**PROBLEM**:
As the answer, give a copy of each line below that includes the word "changes".

**PROVIDED ENTRIES**:

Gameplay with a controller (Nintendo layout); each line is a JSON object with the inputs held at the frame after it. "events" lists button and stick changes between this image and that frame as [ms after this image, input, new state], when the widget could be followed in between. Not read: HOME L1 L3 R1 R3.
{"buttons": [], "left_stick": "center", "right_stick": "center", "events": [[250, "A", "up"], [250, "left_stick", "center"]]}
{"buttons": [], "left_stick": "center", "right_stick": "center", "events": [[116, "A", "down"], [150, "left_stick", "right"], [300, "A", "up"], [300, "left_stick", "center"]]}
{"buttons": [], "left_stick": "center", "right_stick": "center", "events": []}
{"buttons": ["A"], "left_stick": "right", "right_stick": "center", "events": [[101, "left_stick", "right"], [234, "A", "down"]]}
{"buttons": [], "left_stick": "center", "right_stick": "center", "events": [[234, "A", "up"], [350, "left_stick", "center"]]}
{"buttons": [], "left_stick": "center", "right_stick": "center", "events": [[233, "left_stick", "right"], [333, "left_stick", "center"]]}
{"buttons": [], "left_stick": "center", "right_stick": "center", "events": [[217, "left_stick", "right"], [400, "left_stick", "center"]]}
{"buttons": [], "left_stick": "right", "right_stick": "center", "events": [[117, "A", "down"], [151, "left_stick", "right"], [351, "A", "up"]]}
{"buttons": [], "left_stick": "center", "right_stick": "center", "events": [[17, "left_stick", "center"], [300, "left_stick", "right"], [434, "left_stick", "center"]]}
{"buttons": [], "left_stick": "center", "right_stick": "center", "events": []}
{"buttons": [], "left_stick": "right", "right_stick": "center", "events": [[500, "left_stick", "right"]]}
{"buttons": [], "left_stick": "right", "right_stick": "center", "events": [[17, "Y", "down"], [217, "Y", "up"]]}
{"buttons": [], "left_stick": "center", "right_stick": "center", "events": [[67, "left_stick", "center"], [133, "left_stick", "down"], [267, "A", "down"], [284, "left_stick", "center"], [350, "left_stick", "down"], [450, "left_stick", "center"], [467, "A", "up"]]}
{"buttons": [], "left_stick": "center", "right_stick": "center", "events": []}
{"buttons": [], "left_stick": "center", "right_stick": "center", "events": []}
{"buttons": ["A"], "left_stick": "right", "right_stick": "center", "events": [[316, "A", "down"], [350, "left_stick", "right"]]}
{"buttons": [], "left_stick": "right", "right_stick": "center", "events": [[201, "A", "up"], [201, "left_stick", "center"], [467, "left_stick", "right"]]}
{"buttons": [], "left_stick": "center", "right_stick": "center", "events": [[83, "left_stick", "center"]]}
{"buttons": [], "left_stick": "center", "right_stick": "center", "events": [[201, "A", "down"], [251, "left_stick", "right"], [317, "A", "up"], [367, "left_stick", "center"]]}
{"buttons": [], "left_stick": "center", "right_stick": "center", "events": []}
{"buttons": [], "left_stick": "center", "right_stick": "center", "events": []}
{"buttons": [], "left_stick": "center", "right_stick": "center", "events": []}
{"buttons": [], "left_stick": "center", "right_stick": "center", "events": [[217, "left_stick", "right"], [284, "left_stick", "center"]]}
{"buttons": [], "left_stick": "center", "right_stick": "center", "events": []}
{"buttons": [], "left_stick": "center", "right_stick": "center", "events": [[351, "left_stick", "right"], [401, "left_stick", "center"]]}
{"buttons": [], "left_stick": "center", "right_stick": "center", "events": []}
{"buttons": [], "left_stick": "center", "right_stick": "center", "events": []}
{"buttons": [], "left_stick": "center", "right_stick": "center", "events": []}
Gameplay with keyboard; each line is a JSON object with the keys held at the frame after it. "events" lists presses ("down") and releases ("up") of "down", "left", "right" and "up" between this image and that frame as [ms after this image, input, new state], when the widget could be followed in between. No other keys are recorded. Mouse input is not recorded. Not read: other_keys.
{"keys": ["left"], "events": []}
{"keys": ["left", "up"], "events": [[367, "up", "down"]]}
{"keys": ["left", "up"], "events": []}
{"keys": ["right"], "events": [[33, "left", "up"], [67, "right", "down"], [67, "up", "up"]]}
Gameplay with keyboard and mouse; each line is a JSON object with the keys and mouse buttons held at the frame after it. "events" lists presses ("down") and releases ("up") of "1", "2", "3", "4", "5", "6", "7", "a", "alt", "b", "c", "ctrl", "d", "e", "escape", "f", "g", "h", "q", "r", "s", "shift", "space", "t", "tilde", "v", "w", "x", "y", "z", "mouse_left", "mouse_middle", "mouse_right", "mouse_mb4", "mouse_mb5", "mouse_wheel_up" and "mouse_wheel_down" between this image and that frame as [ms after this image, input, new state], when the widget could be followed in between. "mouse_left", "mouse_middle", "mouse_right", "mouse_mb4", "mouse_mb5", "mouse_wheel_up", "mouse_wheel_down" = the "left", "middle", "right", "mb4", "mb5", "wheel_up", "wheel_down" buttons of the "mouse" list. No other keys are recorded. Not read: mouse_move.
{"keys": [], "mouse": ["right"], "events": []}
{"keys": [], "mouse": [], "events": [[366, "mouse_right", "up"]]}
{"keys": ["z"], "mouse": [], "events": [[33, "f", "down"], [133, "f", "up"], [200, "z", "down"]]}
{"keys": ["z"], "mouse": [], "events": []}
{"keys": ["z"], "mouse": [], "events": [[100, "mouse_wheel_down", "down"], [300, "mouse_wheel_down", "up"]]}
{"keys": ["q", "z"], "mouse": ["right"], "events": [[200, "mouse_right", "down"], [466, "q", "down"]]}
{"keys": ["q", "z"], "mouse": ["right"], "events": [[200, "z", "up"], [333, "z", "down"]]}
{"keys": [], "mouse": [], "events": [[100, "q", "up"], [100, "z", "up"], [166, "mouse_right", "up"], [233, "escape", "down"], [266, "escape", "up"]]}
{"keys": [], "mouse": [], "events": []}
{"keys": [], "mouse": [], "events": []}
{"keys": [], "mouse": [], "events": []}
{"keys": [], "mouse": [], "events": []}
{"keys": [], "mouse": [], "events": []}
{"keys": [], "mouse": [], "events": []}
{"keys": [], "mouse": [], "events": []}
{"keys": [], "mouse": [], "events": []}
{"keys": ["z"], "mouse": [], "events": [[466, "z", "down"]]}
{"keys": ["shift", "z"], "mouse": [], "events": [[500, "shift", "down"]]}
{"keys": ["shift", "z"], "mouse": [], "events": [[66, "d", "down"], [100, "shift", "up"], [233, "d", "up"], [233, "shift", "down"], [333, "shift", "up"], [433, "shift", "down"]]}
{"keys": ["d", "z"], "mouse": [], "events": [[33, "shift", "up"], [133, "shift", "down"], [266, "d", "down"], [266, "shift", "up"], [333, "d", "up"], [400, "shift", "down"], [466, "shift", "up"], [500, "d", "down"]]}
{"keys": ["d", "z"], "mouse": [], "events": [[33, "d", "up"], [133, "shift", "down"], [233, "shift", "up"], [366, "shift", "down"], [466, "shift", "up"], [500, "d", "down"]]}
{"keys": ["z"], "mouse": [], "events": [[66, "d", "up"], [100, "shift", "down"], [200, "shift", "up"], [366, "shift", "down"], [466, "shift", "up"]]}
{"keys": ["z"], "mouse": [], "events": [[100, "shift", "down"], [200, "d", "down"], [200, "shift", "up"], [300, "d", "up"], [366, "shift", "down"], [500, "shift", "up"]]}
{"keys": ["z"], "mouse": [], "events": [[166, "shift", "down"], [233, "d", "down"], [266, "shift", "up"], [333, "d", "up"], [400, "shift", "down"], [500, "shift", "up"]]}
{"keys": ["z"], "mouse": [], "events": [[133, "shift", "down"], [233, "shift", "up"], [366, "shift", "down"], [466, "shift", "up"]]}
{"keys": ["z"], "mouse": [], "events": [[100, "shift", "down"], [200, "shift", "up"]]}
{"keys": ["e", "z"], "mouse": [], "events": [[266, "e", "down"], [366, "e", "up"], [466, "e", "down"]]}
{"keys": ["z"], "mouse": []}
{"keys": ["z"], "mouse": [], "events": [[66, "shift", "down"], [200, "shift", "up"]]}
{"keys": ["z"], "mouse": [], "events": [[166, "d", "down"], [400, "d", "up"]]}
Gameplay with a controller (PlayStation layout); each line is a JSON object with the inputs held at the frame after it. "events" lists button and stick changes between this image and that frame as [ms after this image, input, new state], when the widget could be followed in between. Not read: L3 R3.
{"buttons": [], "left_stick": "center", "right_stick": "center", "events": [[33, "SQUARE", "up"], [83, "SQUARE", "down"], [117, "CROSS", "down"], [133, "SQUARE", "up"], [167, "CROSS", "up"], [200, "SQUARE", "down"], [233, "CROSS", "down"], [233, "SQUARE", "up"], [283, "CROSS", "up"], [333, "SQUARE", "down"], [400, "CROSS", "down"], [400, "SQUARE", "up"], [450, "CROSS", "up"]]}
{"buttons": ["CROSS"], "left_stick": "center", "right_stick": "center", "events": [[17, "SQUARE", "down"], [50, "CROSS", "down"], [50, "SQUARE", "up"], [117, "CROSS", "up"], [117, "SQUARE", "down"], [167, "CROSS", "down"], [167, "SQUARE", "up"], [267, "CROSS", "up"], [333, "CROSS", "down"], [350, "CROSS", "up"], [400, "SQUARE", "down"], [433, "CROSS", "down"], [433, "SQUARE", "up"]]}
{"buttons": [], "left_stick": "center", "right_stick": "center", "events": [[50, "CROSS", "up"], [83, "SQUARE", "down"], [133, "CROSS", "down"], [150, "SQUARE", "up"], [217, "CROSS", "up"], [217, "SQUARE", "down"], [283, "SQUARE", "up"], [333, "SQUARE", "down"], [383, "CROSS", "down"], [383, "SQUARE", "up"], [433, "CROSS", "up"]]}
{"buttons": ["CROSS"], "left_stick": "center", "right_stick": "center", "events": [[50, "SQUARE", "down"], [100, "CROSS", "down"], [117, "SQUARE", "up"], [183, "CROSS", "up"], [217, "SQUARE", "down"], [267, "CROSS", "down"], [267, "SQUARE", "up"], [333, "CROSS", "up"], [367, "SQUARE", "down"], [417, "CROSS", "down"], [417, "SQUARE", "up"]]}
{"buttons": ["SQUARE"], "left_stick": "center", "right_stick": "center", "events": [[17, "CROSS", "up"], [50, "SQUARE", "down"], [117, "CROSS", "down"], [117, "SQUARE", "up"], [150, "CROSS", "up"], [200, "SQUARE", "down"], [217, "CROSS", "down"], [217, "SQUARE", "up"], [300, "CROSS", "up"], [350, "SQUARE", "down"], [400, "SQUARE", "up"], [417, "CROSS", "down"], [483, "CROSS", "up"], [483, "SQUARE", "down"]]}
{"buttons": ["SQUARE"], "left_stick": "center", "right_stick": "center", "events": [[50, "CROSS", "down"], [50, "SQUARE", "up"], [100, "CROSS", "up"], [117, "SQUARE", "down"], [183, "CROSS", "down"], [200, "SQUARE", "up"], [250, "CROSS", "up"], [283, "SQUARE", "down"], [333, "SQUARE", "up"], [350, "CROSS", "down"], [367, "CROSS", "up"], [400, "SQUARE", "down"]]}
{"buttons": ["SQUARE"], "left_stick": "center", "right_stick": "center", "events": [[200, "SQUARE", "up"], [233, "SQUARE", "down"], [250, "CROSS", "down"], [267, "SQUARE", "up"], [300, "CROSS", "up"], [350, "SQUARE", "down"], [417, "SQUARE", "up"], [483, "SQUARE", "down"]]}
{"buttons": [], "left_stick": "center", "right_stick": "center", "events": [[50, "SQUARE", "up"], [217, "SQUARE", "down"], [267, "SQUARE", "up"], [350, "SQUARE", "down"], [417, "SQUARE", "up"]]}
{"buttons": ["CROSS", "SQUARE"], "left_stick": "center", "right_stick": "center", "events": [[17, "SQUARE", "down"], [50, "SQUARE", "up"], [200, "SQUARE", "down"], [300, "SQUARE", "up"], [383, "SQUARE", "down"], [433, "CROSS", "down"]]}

**WORKED SOLUTION**:
Gameplay with a controller (Nintendo layout); each line is a JSON object with the inputs held at the frame after it. "events" lists button and stick changes between this image and that frame as [ms after this image, input, new state], when the widget could be followed in between. Not read: HOME L1 L3 R1 R3.
Gameplay with a controller (PlayStation layout); each line is a JSON object with the inputs held at the frame after it. "events" lists button and stick changes between this image and that frame as [ms after this image, input, new state], when the widget could be followed in between. Not read: L3 R3.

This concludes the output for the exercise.